Geantă Marius, Bădescu Daniel, Chirca Narcis, Nechita Ovidiu Cătălin, Radu Cosmin George, Rascu Ștefan, Rădăvoi Daniel, Sima Cristian, Toma Cristian, Jinga Viorel
Department of Urology, "Carol Davila" University of Medicine and Pharmacy, 8 Eroii Sanitari Blvd., 050474 Bucharest, Romania.
Center for Innovation in Medicine, 42J Theodor Pallady Blvd., 032266 Bucharest, Romania.
Bioengineering (Basel). 2024 Jun 27;11(7):654. doi: 10.3390/bioengineering11070654.

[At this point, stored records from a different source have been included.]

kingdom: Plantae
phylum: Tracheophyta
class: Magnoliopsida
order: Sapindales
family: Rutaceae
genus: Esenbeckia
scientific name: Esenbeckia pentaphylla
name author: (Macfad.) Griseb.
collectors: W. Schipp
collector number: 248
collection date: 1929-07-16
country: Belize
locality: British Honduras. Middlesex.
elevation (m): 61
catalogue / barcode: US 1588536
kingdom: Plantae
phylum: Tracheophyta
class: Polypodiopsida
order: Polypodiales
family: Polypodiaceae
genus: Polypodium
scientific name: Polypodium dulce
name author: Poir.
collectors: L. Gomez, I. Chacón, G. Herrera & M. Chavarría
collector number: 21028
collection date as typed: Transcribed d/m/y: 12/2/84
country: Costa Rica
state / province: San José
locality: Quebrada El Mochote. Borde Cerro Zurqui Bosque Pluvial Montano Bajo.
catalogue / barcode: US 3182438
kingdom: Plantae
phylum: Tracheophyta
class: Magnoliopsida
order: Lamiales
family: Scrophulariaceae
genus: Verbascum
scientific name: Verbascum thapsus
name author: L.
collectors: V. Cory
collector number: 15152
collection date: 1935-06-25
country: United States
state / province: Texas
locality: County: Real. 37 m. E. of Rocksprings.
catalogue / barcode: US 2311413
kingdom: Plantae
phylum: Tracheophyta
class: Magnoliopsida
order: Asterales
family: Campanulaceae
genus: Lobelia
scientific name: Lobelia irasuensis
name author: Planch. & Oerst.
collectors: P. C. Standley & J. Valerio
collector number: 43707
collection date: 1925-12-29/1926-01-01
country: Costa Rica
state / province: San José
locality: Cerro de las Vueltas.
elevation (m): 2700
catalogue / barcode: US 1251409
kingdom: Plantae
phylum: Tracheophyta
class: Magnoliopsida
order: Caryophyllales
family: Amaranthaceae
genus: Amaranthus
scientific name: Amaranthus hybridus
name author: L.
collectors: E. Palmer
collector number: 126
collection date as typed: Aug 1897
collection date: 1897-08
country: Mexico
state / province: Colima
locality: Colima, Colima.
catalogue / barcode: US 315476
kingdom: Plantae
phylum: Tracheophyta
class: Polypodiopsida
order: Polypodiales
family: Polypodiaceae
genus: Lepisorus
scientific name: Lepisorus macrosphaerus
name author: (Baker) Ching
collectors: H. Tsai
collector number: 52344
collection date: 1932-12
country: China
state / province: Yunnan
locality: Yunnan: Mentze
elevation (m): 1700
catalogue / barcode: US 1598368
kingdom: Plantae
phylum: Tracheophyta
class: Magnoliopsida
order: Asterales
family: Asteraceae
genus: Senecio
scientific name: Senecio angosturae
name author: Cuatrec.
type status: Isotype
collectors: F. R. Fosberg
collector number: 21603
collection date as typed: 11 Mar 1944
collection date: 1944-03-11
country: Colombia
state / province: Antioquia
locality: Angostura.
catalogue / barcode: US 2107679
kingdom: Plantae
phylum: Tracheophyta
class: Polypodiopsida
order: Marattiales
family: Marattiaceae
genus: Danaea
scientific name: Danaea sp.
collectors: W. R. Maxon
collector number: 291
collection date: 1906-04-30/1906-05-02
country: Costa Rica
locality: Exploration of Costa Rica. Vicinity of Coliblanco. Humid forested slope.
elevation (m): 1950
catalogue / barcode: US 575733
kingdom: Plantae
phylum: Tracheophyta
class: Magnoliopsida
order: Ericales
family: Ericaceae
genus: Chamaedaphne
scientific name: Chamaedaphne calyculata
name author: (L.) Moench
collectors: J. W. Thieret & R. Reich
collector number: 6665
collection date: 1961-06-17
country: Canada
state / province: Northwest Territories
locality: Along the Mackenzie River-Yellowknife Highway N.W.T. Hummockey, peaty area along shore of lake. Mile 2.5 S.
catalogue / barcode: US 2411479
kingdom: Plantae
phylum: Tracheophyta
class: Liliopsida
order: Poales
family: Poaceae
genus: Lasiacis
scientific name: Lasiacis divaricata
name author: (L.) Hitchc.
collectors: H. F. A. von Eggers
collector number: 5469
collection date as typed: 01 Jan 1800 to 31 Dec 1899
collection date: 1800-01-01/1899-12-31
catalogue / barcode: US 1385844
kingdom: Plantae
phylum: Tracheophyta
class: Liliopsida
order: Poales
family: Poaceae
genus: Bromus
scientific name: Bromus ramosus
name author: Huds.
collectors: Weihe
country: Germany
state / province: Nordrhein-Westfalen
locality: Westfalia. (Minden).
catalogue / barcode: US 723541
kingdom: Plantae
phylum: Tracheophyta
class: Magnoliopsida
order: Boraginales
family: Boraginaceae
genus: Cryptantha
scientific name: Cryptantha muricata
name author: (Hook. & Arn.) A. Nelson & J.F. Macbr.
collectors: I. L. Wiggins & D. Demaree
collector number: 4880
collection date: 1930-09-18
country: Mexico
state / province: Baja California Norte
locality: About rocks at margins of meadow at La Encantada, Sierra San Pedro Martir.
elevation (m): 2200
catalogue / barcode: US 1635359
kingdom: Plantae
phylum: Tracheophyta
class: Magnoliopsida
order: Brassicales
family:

This study assesses the effectiveness of chatbots powered by Large Language Models (LLMs)-ChatGPT 3.5, CoPilot, and Gemini-in delivering prostate cancer information, compared to the official Patient's Guide. Using 25 expert-validated questions, we conducted a comparative analysis to evaluate accuracy, timeliness, completeness, and understandability through a Likert scale. Statistical analyses were used to quantify the performance of each model. Results indicate that ChatGPT 3.5 consistently outperformed the other models, establishing itself as a robust and reliable source of information. CoPilot also performed effectively, albeit slightly less so than ChatGPT 3.5. Despite the strengths of the Patient's Guide, the advanced capabilities of LLMs like ChatGPT significantly enhance educational tools in healthcare. The findings underscore the need for ongoing innovation and improvement in AI applications within health sectors, especially considering the ethical implications underscored by the forthcoming EU AI Act. Future research should focus on investigating potential biases in AI-generated responses and their impact on patient outcomes.
本研究评估了由大语言模型(LLMs)——ChatGPT 3.5、CoPilot和Gemini驱动的聊天机器人在提供前列腺癌信息方面的有效性,并与官方患者指南进行了比较。我们使用25个经过专家验证的问题,通过李克特量表进行了比较分析,以评估准确性、及时性、完整性和可理解性。使用统计分析来量化每个模型的性能。结果表明,ChatGPT 3.5始终优于其他模型,成为一个强大且可靠的信息来源。CoPilot也表现有效,尽管略逊于ChatGPT 3.5。尽管患者指南有其优势,但像ChatGPT这样的大语言模型的先进功能显著增强了医疗保健领域的教育工具。研究结果强调了卫生部门人工智能应用持续创新和改进的必要性,特别是考虑到即将出台的欧盟人工智能法案所强调的伦理影响。未来的研究应侧重于调查人工智能生成回复中的潜在偏差及其对患者结果的影响。